The programme allows a young person, typically a student, to spend a day in the House of Representatives, observing and learning about the legislative process. The initiative aims to inspire young people to take an interest in governance and leadership.

Oladosu Peace Oluwaseyi, a native of Idere in Ibarapa Central Local Government Area of Oyo State who is a senior secondary school student of Favourland College, Igboora, won the keenly contested intellectual competition on Monday, June 17, 2024, and was declared the "One Day Rep." and will have the opportunity to travel by flight with her parents to Abuja, spend a day in the House of Representatives, meet with the Speaker, attend a plenary session when lawmakers are back from Sallah Break, a day of decision-making for the constituency, and learn about the legislative process.

Finalists were evaluated on presentation (oratory skills), essay writing (writing proficiency), and spelling bees (spelling and pronunciation accuracy).
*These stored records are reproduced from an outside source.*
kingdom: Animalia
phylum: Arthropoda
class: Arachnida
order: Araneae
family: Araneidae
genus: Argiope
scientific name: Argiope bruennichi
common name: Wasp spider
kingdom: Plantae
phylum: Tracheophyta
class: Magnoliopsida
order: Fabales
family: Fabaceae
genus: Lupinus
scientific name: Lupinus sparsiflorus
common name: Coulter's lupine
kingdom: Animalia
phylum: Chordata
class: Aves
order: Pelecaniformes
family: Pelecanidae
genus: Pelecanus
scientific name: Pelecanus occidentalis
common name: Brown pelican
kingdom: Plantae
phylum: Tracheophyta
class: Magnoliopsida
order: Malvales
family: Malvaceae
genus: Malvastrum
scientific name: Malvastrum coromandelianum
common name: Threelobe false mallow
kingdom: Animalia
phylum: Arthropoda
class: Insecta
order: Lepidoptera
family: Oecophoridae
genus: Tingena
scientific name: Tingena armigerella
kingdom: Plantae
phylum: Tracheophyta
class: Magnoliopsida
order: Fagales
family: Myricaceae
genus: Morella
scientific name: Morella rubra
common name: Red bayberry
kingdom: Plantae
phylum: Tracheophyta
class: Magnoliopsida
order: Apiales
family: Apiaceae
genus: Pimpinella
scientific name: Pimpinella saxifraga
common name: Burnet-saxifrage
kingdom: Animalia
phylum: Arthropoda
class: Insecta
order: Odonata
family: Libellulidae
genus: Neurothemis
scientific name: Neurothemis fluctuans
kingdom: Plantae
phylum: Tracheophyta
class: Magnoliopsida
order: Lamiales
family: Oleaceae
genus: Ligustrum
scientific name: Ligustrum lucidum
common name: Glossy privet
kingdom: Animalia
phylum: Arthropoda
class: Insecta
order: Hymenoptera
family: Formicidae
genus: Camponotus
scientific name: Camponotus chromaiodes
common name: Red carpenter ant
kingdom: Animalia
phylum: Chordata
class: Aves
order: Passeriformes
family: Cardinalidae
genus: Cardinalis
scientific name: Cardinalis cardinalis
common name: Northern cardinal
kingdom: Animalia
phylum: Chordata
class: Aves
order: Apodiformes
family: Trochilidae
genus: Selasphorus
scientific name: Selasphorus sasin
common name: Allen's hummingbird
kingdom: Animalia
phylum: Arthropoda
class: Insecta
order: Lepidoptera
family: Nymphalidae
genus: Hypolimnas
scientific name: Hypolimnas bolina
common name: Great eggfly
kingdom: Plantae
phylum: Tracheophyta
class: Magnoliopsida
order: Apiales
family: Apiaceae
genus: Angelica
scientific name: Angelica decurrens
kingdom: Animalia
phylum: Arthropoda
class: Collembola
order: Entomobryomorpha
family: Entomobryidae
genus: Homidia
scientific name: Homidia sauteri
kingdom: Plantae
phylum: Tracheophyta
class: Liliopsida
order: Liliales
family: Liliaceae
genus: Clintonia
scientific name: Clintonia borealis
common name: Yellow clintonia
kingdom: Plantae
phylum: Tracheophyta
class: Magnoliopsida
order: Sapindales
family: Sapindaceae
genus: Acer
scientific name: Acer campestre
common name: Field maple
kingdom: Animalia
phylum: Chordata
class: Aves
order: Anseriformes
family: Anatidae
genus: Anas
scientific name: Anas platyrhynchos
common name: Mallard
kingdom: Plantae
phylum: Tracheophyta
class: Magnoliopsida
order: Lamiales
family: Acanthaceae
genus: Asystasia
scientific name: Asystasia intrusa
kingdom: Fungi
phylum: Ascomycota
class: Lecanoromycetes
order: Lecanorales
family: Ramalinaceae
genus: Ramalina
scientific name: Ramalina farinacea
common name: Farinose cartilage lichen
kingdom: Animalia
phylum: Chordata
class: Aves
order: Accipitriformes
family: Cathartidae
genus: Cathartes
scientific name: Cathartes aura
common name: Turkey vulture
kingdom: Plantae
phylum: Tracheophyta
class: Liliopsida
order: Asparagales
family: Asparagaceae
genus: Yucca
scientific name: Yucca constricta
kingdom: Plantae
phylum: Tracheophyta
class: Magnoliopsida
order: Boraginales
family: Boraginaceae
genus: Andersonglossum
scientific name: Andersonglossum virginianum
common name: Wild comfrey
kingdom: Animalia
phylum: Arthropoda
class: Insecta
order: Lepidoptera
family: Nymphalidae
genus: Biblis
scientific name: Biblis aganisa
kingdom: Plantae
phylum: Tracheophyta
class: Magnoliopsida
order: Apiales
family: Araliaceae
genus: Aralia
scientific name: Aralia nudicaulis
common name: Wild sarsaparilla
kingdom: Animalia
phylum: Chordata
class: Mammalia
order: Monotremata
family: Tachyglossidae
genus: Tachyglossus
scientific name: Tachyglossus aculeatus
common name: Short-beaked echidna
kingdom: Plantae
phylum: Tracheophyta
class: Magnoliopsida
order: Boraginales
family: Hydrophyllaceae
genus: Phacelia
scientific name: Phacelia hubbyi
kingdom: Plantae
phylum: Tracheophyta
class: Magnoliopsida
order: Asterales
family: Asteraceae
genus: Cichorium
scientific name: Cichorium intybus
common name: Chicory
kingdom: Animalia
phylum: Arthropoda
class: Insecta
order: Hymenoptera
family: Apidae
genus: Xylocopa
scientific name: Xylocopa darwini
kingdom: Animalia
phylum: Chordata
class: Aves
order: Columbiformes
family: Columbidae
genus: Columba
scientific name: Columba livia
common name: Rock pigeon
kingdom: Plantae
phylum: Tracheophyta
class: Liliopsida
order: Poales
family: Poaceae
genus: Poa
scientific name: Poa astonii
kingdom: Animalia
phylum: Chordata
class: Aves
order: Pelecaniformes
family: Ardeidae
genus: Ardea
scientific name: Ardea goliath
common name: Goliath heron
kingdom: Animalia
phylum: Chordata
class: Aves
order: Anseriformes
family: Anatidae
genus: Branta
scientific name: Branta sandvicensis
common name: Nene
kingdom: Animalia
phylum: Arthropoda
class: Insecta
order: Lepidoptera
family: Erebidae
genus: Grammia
Hon. (Dr.) Adepoju had announced his readiness to have a one-day House of Representatives Member Initiative incorporated while releasing his 100-day account of stewardship in September 2023. The first-of-its kind programme aims to engage young minds, foster future legislators from the federal constituency, inspire children to succeed regardless of their socio-economic background, and incorporate youth-driven initiatives previously overlooked. The programme also seeks to develop intellectually minded young leaders for the constituency's progress. Hon. (Dr.) Adepoju's initiative is a commendable effort to engage young minds and promote youth in governance.

== Early life and education ==
Adepoju was born in Igboora, Oyo State, Nigeria. He received his doctorate in business management from J. Mack Robinson College of Business at Georgia State University. He also holds an MBA, an MSc in management with a focus on project management, a BSc in accounting, a PGD in financial management, and HND and OND degrees in accounting.

== Career ==
Adepoju has worked as a business manager and project management professional.

Adepoju has been a vocal proponent of protecting Nigerians from discrimination and workplace violations committed by foreign companies and foreigners. He has raised a Motion in the 10th House of Representatives calling for the protection of Nigerians. The resolution has since been referred to the House Committee on Human Rights for investigation.